Now, in line 133-116 we check that:

  1. The Punk is for sale

  2. If the Punk is only available to one specific account, this account address should equeal to the senders account address

  3. If the amount of Ether that the sender sent is to low, we cancel

  4. We cancel if the Seller no longer owns the Punk

Now beginning with line 118, all validity checks have passed and from now on, the contract does all the accounting to transfer balances and ownerships for the purchase:

Line 118 assigns the ownership of the punk to the sender of the message

Line 119 and line 120 increase and decrease the amount of punks which are held by buyer and seller.

Line 120 emits the Transfer event signalizing the transfer of a Punk to the Ethereum Blockchain.

Line 122 deserves some attention: it executes the function punkNoLongerForSale(punkIndex):

    function punkNoLongerForSale(uint punkIndex) {
        if (punkIndexToAddress[punkIndex] != msg.sender) throw;
        punksOfferedForSale[punkIndex] = Offer(false, punkIndex, msg.sender, 0, 0x0);
        PunkNoLongerForSale(punkIndex);
    }

It first checks that the sender indeed acquired the Punk.

Then it updates the punksOfferedForSale array by its new values, which seem to be legit: the position belonging to the acquired Punk with index punkIndex gets reassigned with the new Offfer: the punk is now no longer for sale, it obtains now the address of the sender msg.sender as its owner, and since it is no longer for sale, the minValue can be set to zero.

Now in line 123, we request a new withdrawal for offer.seller, for the amount which has been send by msg.seller.

Finally the contract triggers the PunkBought event since the buyal process is complete.
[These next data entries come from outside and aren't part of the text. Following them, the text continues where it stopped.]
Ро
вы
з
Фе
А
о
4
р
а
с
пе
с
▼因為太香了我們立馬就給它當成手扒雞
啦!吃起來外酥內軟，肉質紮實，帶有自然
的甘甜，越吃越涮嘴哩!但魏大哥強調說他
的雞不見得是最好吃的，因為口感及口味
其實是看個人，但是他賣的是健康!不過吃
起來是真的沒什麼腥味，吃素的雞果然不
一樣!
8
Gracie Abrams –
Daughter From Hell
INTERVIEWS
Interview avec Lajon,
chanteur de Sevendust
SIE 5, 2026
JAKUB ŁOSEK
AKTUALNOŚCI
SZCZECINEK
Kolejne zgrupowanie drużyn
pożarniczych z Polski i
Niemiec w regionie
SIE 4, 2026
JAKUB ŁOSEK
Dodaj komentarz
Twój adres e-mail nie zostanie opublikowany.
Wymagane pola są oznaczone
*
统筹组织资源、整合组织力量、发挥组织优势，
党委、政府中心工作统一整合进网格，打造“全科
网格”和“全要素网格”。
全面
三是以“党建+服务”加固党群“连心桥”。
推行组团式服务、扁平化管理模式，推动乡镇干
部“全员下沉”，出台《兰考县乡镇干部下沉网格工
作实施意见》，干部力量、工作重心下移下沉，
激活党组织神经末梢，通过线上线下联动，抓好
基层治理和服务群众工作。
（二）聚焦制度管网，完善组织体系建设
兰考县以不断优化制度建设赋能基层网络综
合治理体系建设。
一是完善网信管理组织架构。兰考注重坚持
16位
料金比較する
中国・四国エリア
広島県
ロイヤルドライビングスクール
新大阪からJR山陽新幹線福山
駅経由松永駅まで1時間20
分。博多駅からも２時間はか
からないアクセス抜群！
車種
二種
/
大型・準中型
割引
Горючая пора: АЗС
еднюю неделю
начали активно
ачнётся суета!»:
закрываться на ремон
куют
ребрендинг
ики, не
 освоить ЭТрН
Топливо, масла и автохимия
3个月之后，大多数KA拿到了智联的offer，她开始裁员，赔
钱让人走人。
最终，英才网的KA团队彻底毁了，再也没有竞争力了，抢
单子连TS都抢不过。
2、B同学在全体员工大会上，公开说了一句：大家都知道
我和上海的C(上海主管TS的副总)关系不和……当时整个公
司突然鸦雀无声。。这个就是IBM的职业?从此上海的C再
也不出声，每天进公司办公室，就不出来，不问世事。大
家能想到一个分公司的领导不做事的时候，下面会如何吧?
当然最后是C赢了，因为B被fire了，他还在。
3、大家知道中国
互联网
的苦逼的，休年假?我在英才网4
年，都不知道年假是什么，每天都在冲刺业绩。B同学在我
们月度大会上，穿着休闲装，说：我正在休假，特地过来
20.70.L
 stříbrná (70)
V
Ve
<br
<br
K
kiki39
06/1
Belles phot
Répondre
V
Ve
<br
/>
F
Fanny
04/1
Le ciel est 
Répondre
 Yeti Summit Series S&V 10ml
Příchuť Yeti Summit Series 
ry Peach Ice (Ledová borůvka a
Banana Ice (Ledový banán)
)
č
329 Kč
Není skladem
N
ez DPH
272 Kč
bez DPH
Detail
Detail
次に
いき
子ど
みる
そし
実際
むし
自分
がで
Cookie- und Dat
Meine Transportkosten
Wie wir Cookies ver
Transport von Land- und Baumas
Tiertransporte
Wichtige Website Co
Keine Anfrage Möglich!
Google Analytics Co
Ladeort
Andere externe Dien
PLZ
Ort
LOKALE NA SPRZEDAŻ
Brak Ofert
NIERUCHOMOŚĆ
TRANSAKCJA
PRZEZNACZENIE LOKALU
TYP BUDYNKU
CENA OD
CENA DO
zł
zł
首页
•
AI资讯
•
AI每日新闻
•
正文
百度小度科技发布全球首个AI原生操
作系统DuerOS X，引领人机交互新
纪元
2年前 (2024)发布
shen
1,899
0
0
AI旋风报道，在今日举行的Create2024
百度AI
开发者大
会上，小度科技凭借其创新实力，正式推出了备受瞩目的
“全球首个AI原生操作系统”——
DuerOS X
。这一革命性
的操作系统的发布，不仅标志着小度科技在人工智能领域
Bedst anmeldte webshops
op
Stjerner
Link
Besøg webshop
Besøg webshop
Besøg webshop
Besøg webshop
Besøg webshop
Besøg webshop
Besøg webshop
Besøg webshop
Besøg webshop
So lets find the bug: Actually, things go wrong in line 123. We request a withdrawal here for offer.seller. And actually offer.seller is the seller field of offer and offer is a reference to punksOfferedForSale[punkIndex], just look at line 111 above! But we reassigned punksOfferedForSale[punkIndex] in punkNoLongerForSale with the value: punksOfferedForSale[punkIndex] = Offer(false, punkIndex, msg.sender, 0, 0x0), hence offer.sender had already been overwritten by the address msg.sender, so finally the Contract authorizes a withdrawal to the senders (=buyers) address instead to the sellers address!

The underlying reason why this happened, is that by design Solidity is a pass-by-reference language. It doesn’t assign values, but references to values.